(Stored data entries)
>>>>>
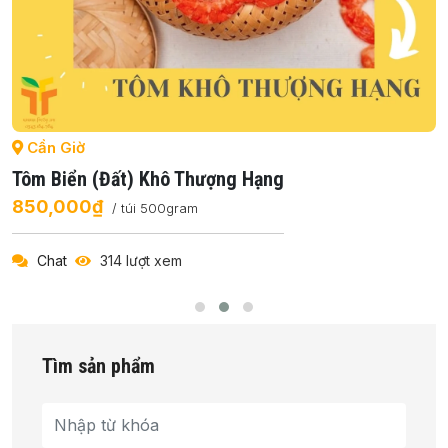
Cần Giờ
Tôm Biển (đất) Khô Thượng Hạng
850,000₫
/ túi 500gram
Chat
314 lượt xem
Tìm sản phẩm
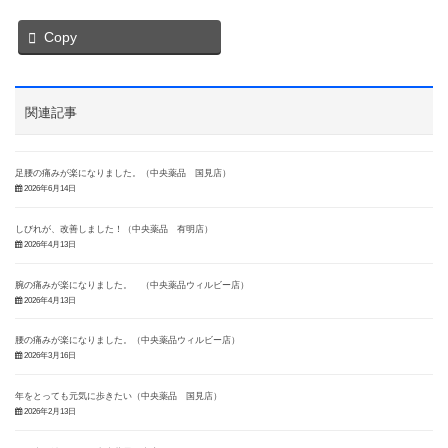
Copy
関連記事
足腰の痛みが楽になりました。（中央薬品 国見店）
2026年6月14日
しびれが、改善しました！（中央薬品 有明店）
2026年4月13日
腕の痛みが楽になりました。 （中央薬品ウィルビー店）
2026年4月13日
腰の痛みが楽になりました。（中央薬品ウィルビー店）
2026年3月16日
年をとっても元気に歩きたい（中央薬品 国見店）
2026年2月13日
<<<<<
--- TASK ITEM ---
Check the lines above and copy each one that includes "中央薬品ウィルビー店".

--- RESULT OF THIS EXERCISE ---
腕の痛みが楽になりました。 （中央薬品ウィルビー店）
腰の痛みが楽になりました。（中央薬品ウィルビー店）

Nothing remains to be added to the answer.